Mon, 16 December 2019
Martin Boehm is the Dean of IE Business School, one of the world’s leading higher education institutions. It is based in Madrid, Spain, but most of their programs consist of 80-90% international students.
The business school was ranked the 3rd European Business School by Financial Times, 1st Worldwide Distance Online MBA by QS, 1st Business School in Europe and 3rd in the world by The Aspen Institute, and 3rd Non-US MBA Business School by Forbes, just to name a few of their awards.
Education hasn’t changed much over the past 100+ years and it is becoming more apparent that we are in desperate need of change in this area. With all of the technological advances, the evolving workforce, and an incredibly face pace of change in the world today we have to update our way of educating to allow students to prepare for the future of work. And that is just what Martin and his team at IE Business School are doing.
One thing that has to change is we have to move from simply imparting knowledge and facts to students to helping students develop skills. In order for students to be prepared for the future they need to have skills like learning agility, curiosity, collaboration, problem solving, etc...So that instead of focusing in on one certain career path they have a wide set of skills that allow them to continually adapt and reinvent themselves when needed.
We are no longer living in a world where a person can study a specific field in college, graduate with a degree, and then work for the same company for 25, 30, or 40 years. With AI, automation, and new job creation individuals need to have a different set of skills and mindsets while in school as well as after graduation.
As Martin shares, “I think we have to reinvent ourselves or we're going to have to reinvent ourselves over our career multiple times. Maybe you might've heard people talk about the so-called T model, right? Where they actually say, well, education is about having a broad foundation. I mean some basic skills and then the T is essentially about, I have to specialize and become an expert in something. Right? And that's going to serve me for the rest of my life over the next 30-40 years. I'm going to, that's what I'm going to be doing. I think what we're going to have to do is we're going to have to evolve from this T model to more of an M model or W model, which means, I mean there's going to be multiple times and throughout your lifetime, throughout your career where you might have to reinvent yourself and specialize in something.”
So who is responsible for keeping individuals consistently learning and upskilling? Martin says that learning does take some “intrinsic motivation” on the part of the individual. We as individuals need to do our part to find ways to learn new skills. We cannot leave this up to universities and organizations.

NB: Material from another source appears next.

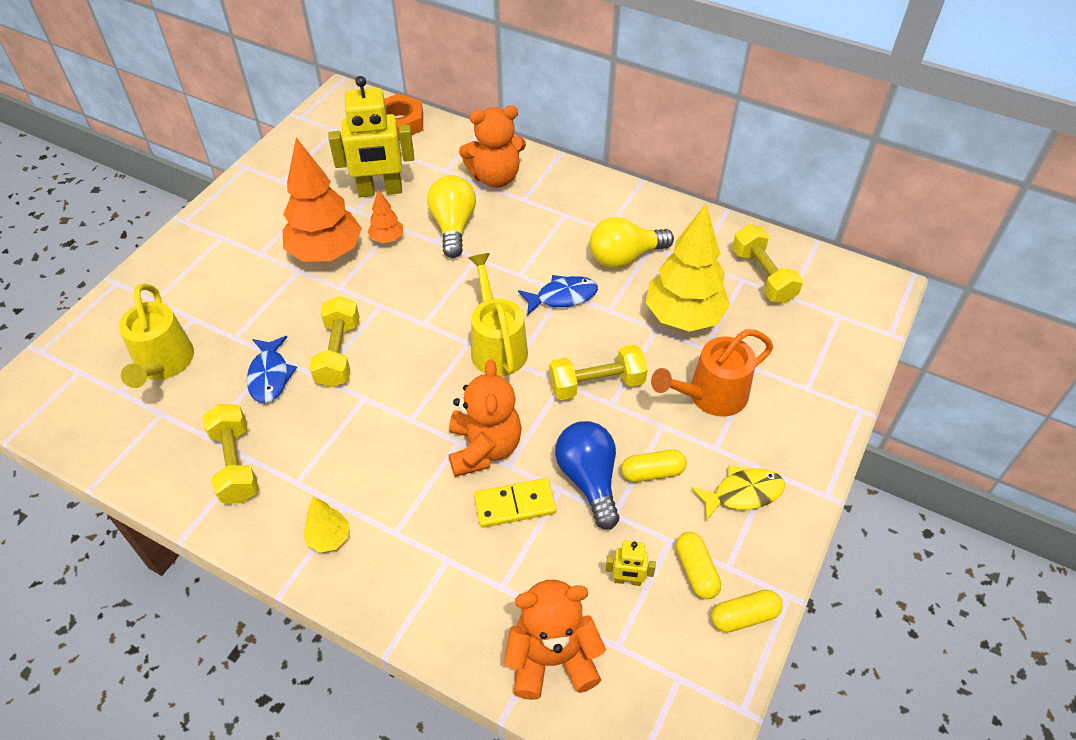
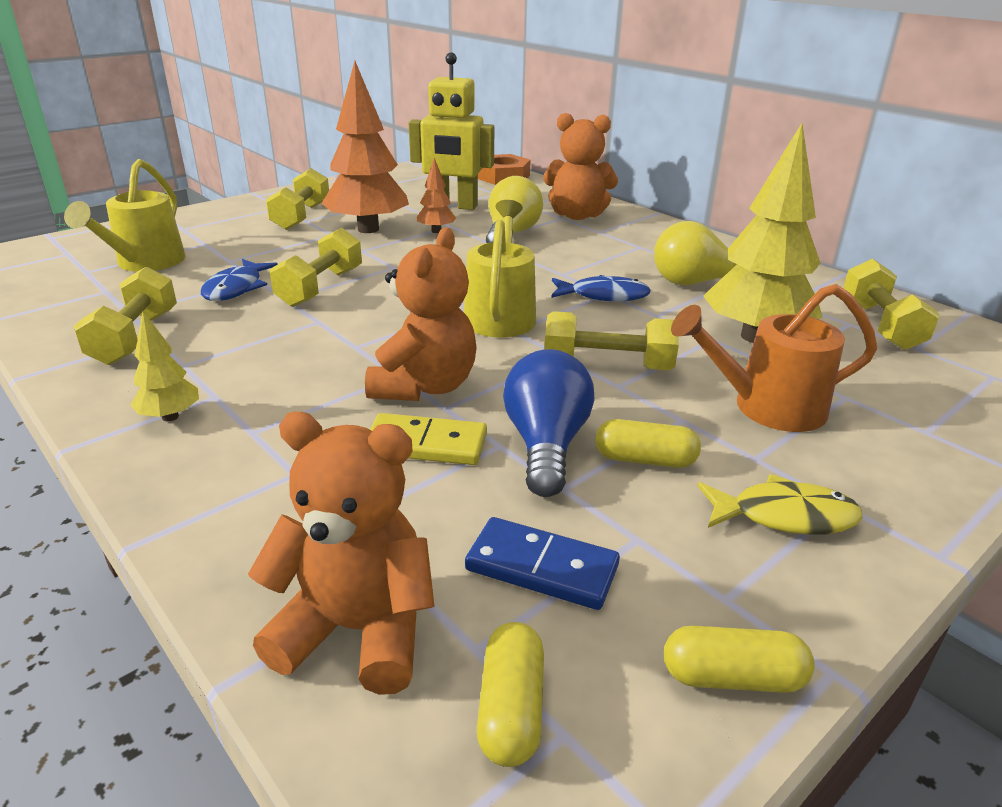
camera: 20 degrees right, 20 degrees down
yellow robot [606,541,656,586] -> blue domino [465,517,620,610]
yellow capsule [676,532,721,599] -> yellow capsule moved to [477,622,544,767]
none -> yellow dumbbell [266,168,329,230]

But organizations do not get a free pass either. Martin says, “For instance, if I as a CEO, if I as an organization understand that my company is going or my industry for the matter of fact is undergoing a fundamental transformation that is going to leave many of my employees and their skills as obsolete. I think I have an obligation. I think I have a responsibility as well to push them, to help them to actually transform in line with the industry in order to be able to acquire these skills in order to remain and stay relevant.”